The Environmental Protection Agency (EPA) is asking CIOs to do something Jimmy Carter couldn’t convince consumers to do in the 1970s: curb their energy consumption. No, EPA head Christie Todd Whitman isn’t going to don a cardigan and ask CIOs to turn off their extra computers. Instead, the agency is campaigning to get CIOs to save energy and is offering free software that’ll make doing so a cinch.
Monitors and computers represent 1 percent of the country’s electricity use, according to the EPA, but about half of that output is wasted by computers and monitors that are left on overnight or that don’t use the sleep mode feature. Research by Lawrence Berkeley National Laboratory (LBNL) in Berkeley, Calif., reveals that about 70 percent of monitors and 55 percent of computers used by U.S. businesses and government offices are left humming after hours, and that sleep mode has been disabled or is not functioning on 40 percent of monitors and 75 percent of computers. Steve Ryan, the EPA’s Energy Star Project manager, explains that because sleep mode can inadvertently disconnect computers from networks, CIO-types often turn it off, and he suspects some computer manufacturers do so as well to appease customers.
The EPA has posted free software at www.energystar.gov that lets administrators activate sleep mode on all of a network’s monitors in one fell swoop. The agency is focusing on monitors, says Bruce Nordman, a principal research associate at LBNL, for two reasons: Sleep mode does not affect network operations when used on monitors, and it saves more energy when used on monitors than computers?approximately 85 watts per hour compared with about 20 watts per hour.

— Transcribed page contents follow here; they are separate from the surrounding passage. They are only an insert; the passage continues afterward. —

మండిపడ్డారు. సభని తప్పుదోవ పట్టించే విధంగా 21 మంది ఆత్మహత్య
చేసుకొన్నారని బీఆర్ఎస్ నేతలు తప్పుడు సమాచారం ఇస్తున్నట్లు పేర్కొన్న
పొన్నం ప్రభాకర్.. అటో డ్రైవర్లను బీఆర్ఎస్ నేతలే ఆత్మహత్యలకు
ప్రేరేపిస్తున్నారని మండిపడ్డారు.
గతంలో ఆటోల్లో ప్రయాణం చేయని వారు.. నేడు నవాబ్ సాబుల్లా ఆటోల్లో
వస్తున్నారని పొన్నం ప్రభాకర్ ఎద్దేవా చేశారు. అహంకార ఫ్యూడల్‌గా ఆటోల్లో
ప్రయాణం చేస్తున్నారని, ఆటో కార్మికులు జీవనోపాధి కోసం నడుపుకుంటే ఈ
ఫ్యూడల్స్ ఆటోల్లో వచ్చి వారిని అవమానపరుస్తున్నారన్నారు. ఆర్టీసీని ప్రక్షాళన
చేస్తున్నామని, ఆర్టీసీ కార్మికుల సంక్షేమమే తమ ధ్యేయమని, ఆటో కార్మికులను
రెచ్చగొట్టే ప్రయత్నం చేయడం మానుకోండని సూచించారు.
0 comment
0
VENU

“The network [can] run smoothly and operate properly while improving [the organization’s] bottom line,” says Ryan. The EPA’s suggested practices can save 380,000 kilowatt-hours of energy per year for every 1,000 computers, or roughly $38,000, he says. That $38,000 may not get you far, but it’s a lot better than losing money?Palo Alto, Calif.-based Electrical Power Research Institute estimates California businesses lost $1.7 billion because of last winter’s demand-induced blackouts.